Based on in vitro experiments, Wang’s group found that the high doses of {beta}-carotene were being broken down into oxidative metabolites, particularly in the lungs of ferrets exposed to smoke. These oxidative metabolites induced cytochrome P450 enzymes, which then interfered with retinoic acid metabolism, down-regulating the RAR signaling pathways—including RAR{beta} expression—and enhancing cell proliferation.

But something is clearly different between Wang’s ferret study and Kurie’s human one, something beyond the different organisms under study. Although the two organisms metabolize vitamin A-like compounds such as {beta}-carotene and 9cRA in the same manner, the two compounds are clearly not equivalent. Given the positive effects seen by Kurie, it seems unlikely that even high doses of 9cRA break down into damaging metabolites the way high doses of {beta}-carotene do.

Wang says he is very excited about Kurie’s new work and now thinks that if Wang’s laboratory had used 9-cis-{beta}-carotene, which his laboratory has shown to be the precursor of 9cRA, they might have seen results similar to Kurie’s.
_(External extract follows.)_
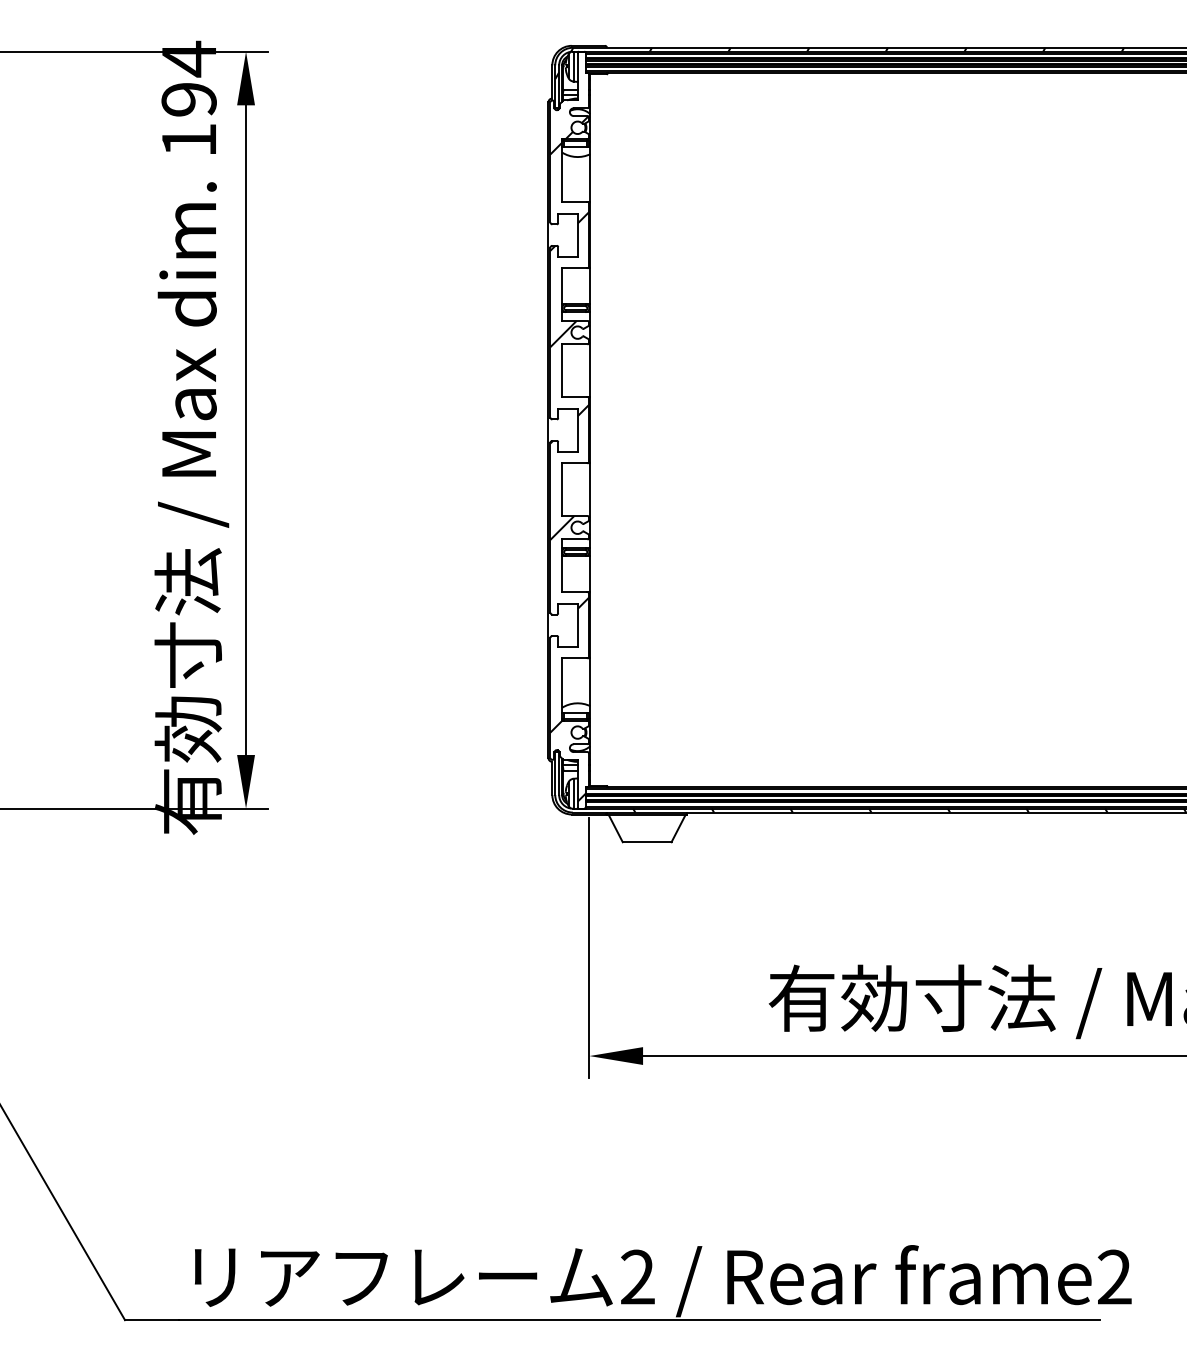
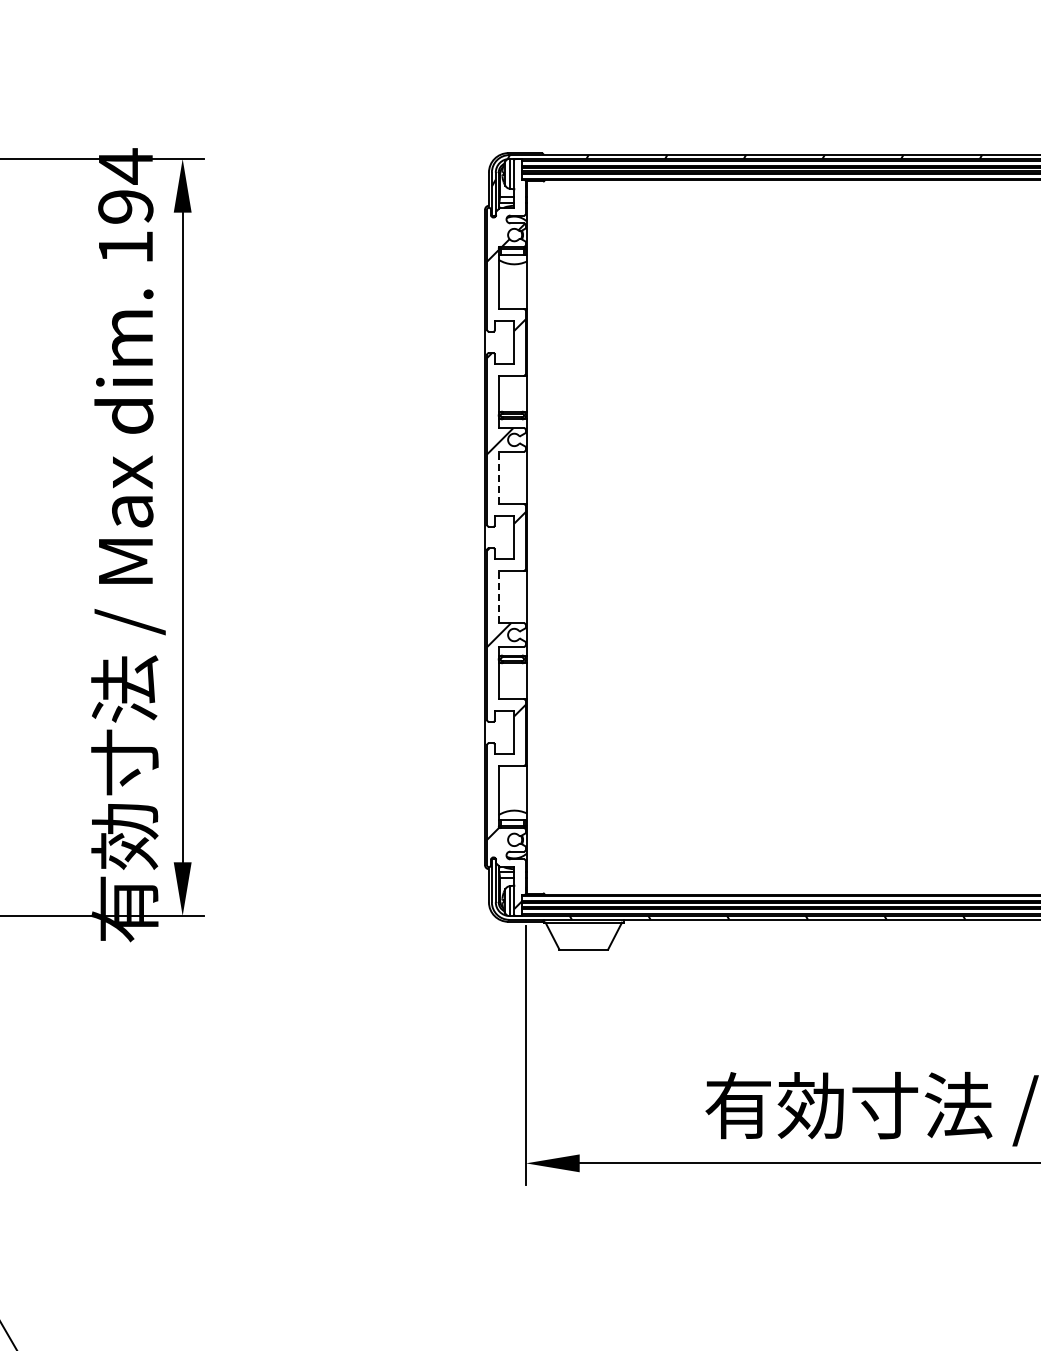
line: (562, 370) -> (499, 477), solid -> dashed
line: (562, 489) -> (499, 596), solid -> dashed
However, he still cautions that until the metabolites are better understood, high doses could still cause unpredicted problems.

But even with the cautionary note, Wang said, "this study indicates that retinoids still play a role in chemo-prevention of lung cancer."

For his part, Kurie admits that all of this is still at the very early stages and may still not pan out. But he contends that, especially when dealing with a pleiotropic system like the retinoic acid signaling pathway, it is important to limit the patients under study. "We are learning more and more that these pathways are pleiotropic and have multiple effectors and depending on the cell type that you are studying or the in vivo context, you can have very different biologic effects," he said.